TASKS TO COMPLETE:
**1.** Summarize the passage on faith at the edge of the map in two sentences.
**2.** In the passage on faith at the edge of the map, swap "roots" for "shoots" and write out the text between "For isn’t this" and "and the stretch.", inclusive.

-- Start of QUOTED PASSAGE --

For isn’t this what the empty fields scream at me, day and night? That to be filled, one must first be empty? Because nothing can stand in all this upturned humble earth and not feel the growth begin. Not feel the groping of the roots, the yearning and the stretch.

Barbara Brown Taylor talks about the geography of this uncharted place, known as the wilderness. The simultaneity of the island’s isolation paired curiously with the sweet respite of being alone. She says that everyone on the map is professing the same faith, holding up our hearts to the same God, but those in the center of the map look vastly different from those who find themselves at the edge. In the center, a clear vision has been cast and it works its way into the hearts of those within the four safe walls of the church. Those faithful to be led by a human shepherd and content to build what they consider the Kingdom of God on earth right there, found and kept safe in their building programs, communion trays, and choir robes. These are the people that give weight to the map and keep it from blowing away.

And then there are others.

They find their communion is over cheez-its and tall, frothy Heineken in each others’ living rooms. They wonder in unison what you do when no church seems big enough to hold all that you know to be true about God. They relent their questions as they look in the eyes of children, who seem to lead them somehow. No sermon-security-blanket with three points and a poem is needed, there, on the edge of the map. For the things that seem so vital and real in the center are up for grabs in the wilderness. The sermon is brought by a free wind blowing in a big sky and sound systems pale next to love resonating strong from camaraderie’s listening ear. And the risk and adventure of the edge are often too frightening for those holding down the map. Too unscheduled. For their songs echo a bit too savage and their language slices perhaps more fierce. Because the God of the wilderness is a God who can hardly be defined, much less confined to a dusty theology or the docile kitten that stands in for the Lion of Judah. And all the refined words we ever used in preaching and teaching ring a bit hollow, not because they are untrue, but because someone else’s surety means less to us now than it ever has.

Now we must discover Him for ourselves.

-- End of QUOTED PASSAGE --
-- Start of RECORDED INFORMATION --

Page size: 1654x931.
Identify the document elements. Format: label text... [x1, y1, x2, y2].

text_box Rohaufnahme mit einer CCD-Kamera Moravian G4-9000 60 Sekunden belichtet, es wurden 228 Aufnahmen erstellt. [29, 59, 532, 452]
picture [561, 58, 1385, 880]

-- End of RECORDED INFORMATION --
-- Start of RECORDED INFORMATION --

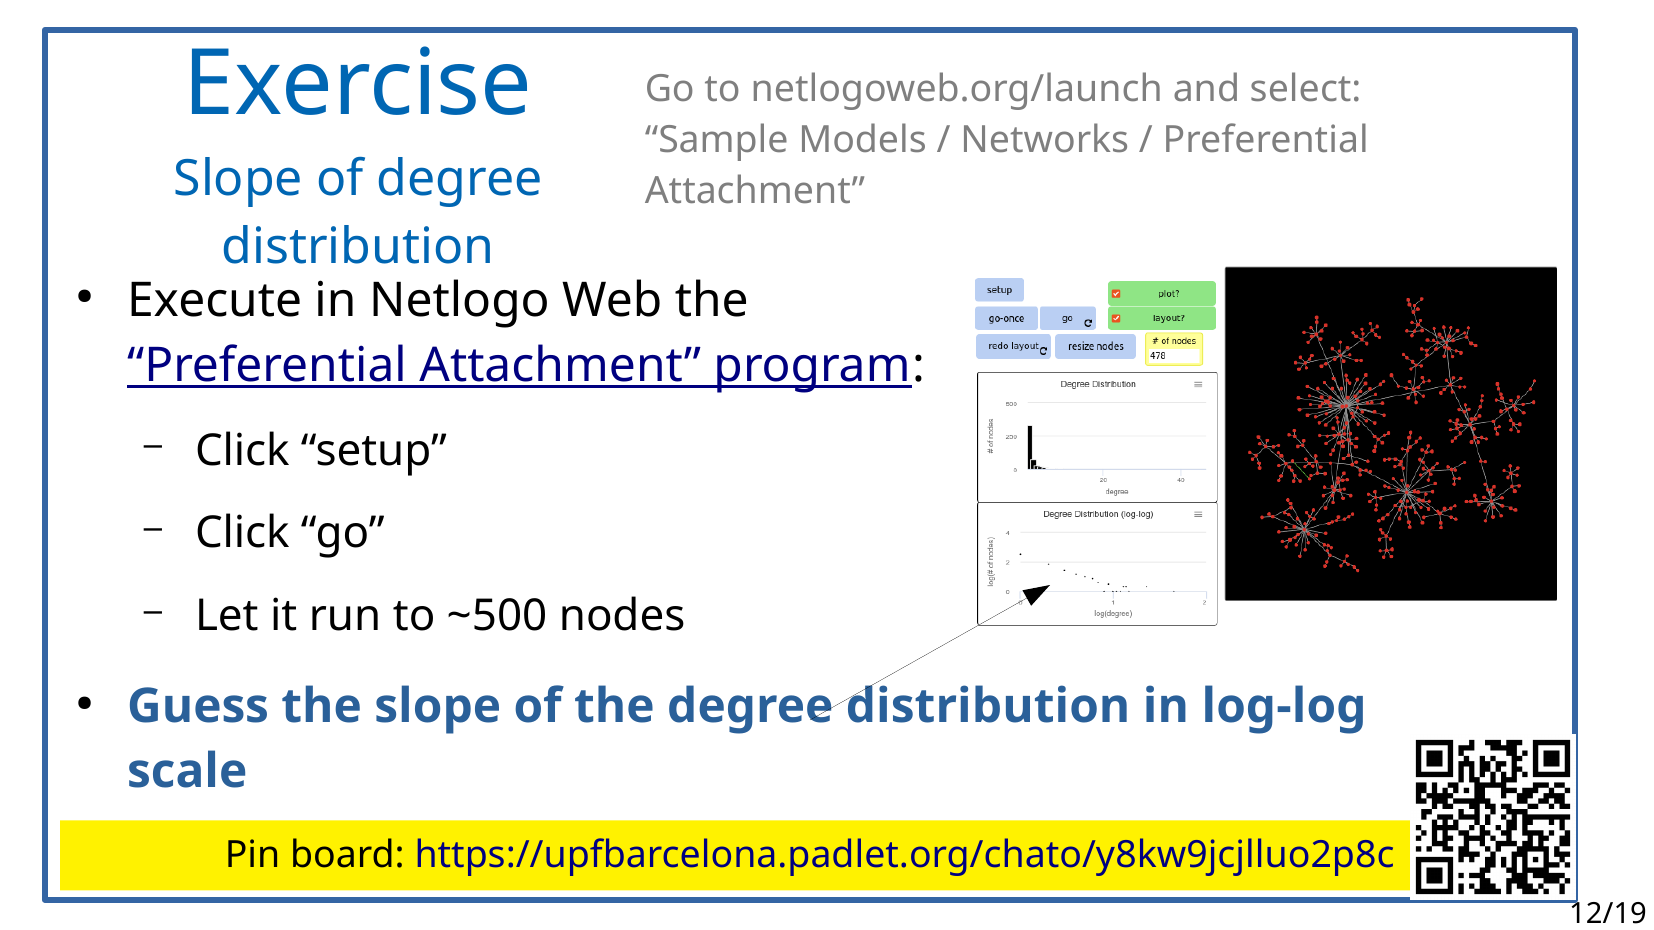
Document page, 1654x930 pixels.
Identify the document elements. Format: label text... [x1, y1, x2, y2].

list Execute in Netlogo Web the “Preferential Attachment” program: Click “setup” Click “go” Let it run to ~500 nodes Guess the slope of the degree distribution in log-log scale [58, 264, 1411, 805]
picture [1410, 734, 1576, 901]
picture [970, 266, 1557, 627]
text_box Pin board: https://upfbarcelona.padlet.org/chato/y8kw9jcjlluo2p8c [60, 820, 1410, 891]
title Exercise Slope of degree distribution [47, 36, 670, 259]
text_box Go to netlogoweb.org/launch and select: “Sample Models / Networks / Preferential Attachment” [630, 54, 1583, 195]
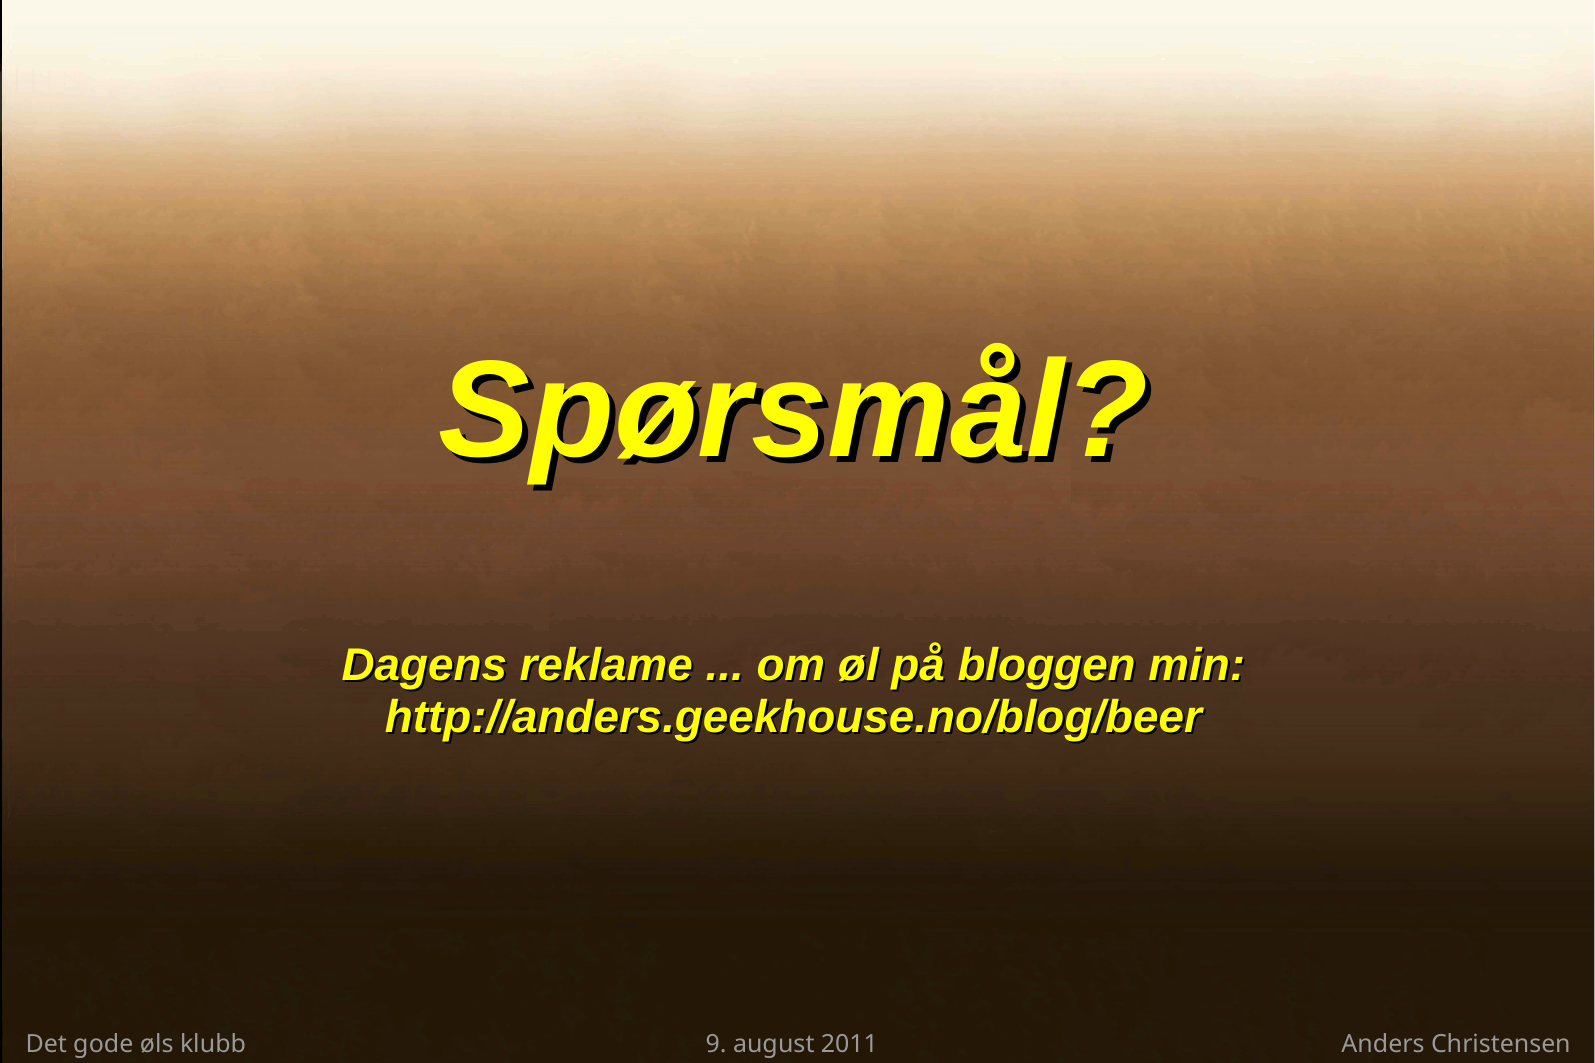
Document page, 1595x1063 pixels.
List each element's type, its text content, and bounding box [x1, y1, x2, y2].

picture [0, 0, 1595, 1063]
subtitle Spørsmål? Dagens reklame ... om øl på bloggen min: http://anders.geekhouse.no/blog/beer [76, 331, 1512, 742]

-- End of RECORDED INFORMATION --
-- Start of RECORDED INFORMATION --

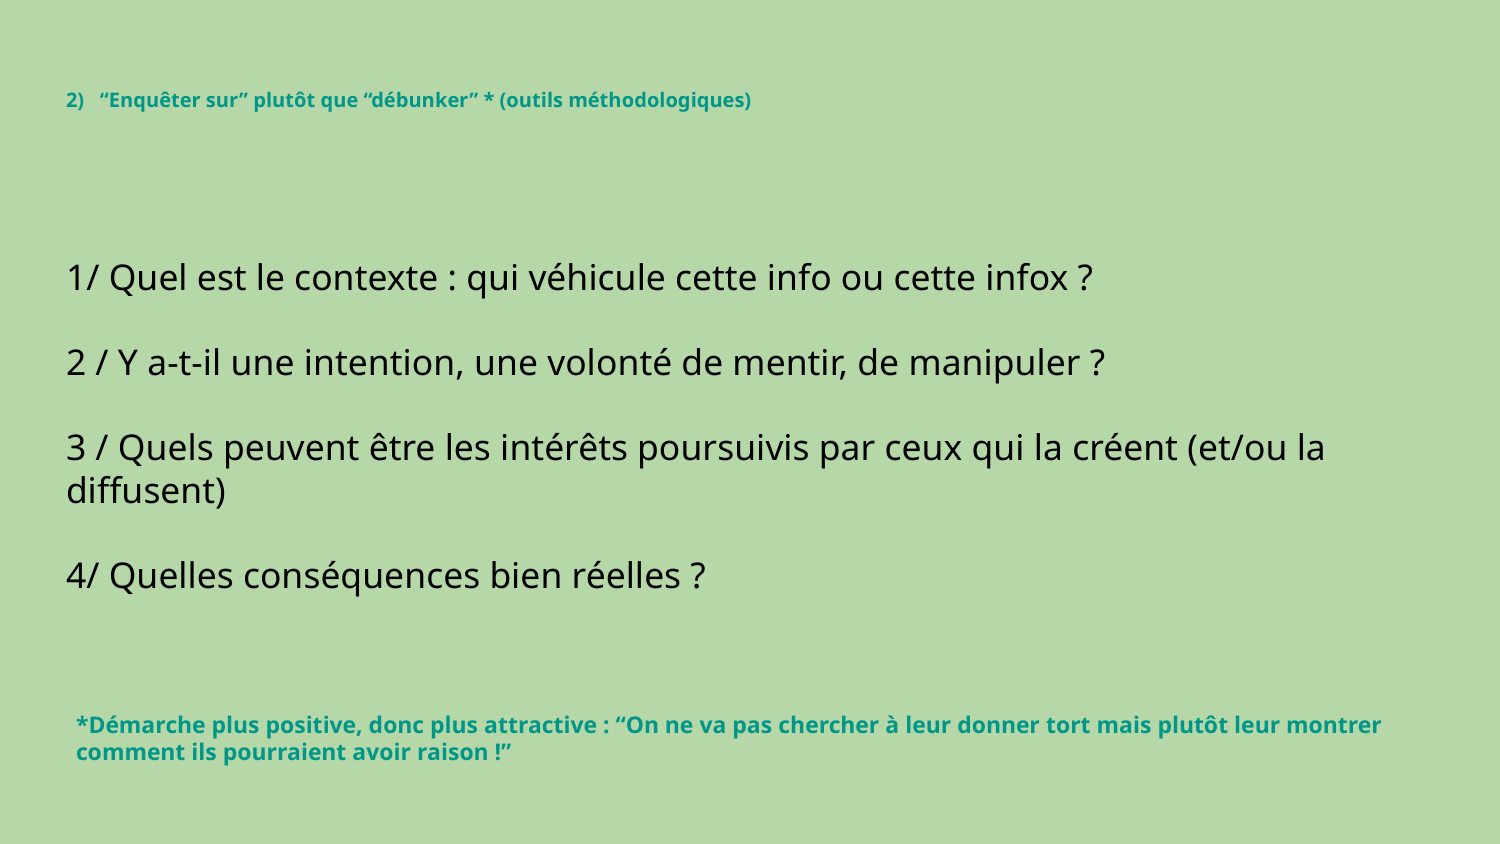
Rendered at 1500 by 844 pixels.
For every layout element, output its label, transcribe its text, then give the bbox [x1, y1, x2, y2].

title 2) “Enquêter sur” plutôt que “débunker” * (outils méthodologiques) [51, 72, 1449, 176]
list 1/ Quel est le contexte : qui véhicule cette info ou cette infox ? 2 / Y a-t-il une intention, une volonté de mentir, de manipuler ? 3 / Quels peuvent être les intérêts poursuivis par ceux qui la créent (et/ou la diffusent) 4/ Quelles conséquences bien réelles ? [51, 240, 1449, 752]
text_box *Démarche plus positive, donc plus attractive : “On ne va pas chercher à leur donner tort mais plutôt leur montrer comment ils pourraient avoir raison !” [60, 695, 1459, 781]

-- End of RECORDED INFORMATION --

ANSWERS BELOW:
**1.** Drawing on Barbara Brown Taylor, the passage contrasts believers at the center of the map, who are led by a human shepherd within the church's four safe walls and keep the map from blowing away, with those at its edge, who share communion over cheez-its and Heineken and find that no church seems big enough to hold all they know to be true about God. In the wilderness the God they meet can hardly be defined, and familiar sermons ring hollow because someone else's surety means less now, so they must discover Him for themselves.

**2.**
For isn’t this what the empty fields scream at me, day and night? That to be filled, one must first be empty? Because nothing can stand in all this upturned humble earth and not feel the growth begin. Not feel the groping of the shoots, the yearning and the stretch.